We have also seen many schools saying, “schools don’t need to be instructional,” and some research shows children learn better by discovery. By collecting people in the same place, there is a better opportunity for engagement and collaboration than online.
Simultaneously, it should be noted that this doesn’t need to be all the time. Some schools have changed their opening hours to “every other day,” showcasing the increasingly flexible approach to the future of education.
There is a growing number of these “every other day” models, which actively reduce the number of people within a classroom at a given time.
Current infrastructure is not coping with these emerging models of education. Other factors, such as autonomous vehicles and P2P transport, will also change things dramatically, but where we sit is education.

The thinking is not at that level yet. The world which we are preparing young people for has changed dramatically. Is this a blip or an indication that this is where and how things are going? And that possible, the transition is moving too slow, and our current education is not preparing people enough for the future yet.

Break out space at the Gordon TECH School

Schools as Centres of Community Again.
We desperately need more schools; however, they are often considered an overhead. With a shift in perception, they can be viewed by people as the creation of wealth. Economically governments rarely look at schools as the creation of gross domestic product (GDP). If we can get governments
to start viewing schools in this way, then we can strive for better funding as ultimately,
smart and educated people create greater wealth, therefore putting schools at the creation of wealth level.
Health is at the prevention of a cessation, when people view the system in this way they change how they use budgetary resources. When people look at the education system, they also need to reevaluate how they value it, rather than attempting to spend as little as possible.
In QLD, there is no economic analysis in the business case. In NSW, all schools must run a cost-benefit analysis, and this can skew the outcomes. For example, spending $10m on a hall impacts the benefits, but spending on most classrooms creates a far greater outcome. Schools are generally
net producers; this is still a very theoretical debate and should boil down the GDP. The NPV of this investment is now significant, although this is still emerging and the complete analysis of the long-term value is a long way off.

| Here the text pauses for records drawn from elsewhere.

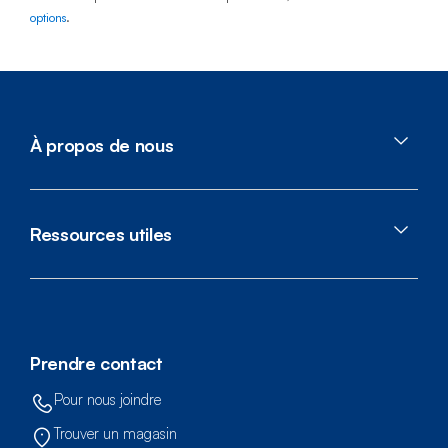
options
.
À propos de nous
Ressources utiles
Prendre contact
Pour nous joindre
Trouver un magasin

Lessons learnt from Vertical Schools construction.
Vertical schools are not like horizontal schools. In certain aspects, they are more like hotels than they are schools. There are significant influxes of students at specific times of the day, and students move around simultaneously. So far, the big lesson learnt from global school construction is that we need to re-think the design phase of the project.
The first step of the design phase of a project is undertaking a planning stage. The planning stage is a crucial step in developing a project brief, which will be utilized as a basis for project initiation and engagement of consultants with the ability for it to be further developed during the design stage.
It is essential to have a straightforward process for developing and determining scope (areas, facilities, room data, etc.) with clear roles and responsibilities outlined to the region, planning, and user groups working with delivery and the project design team. A user group panel can provide valuable input and review throughout the design process. This can be achieved by holding regular working meetings to review, discuss, and approve scope while ensuring a planning representative and a dedicated person coordinating the user group input is part of these meetings.
In a situation where an education brief is used to inform the design or as a framework for the school, it needs to be rigorously developed and owned by stakeholders. These stakeholders should hold appropriate expertise, invest in its outcomes, and answer the design team and the school executive,
once appointed.

A clear framework, process and owner of the brief, while ensuring greater collaboration between EQ and ISB on the education brief – in recognition of the connection between the design principals and the pedagogical goals. This collaborative relationship would be beneficial in the wider area of project planning and design.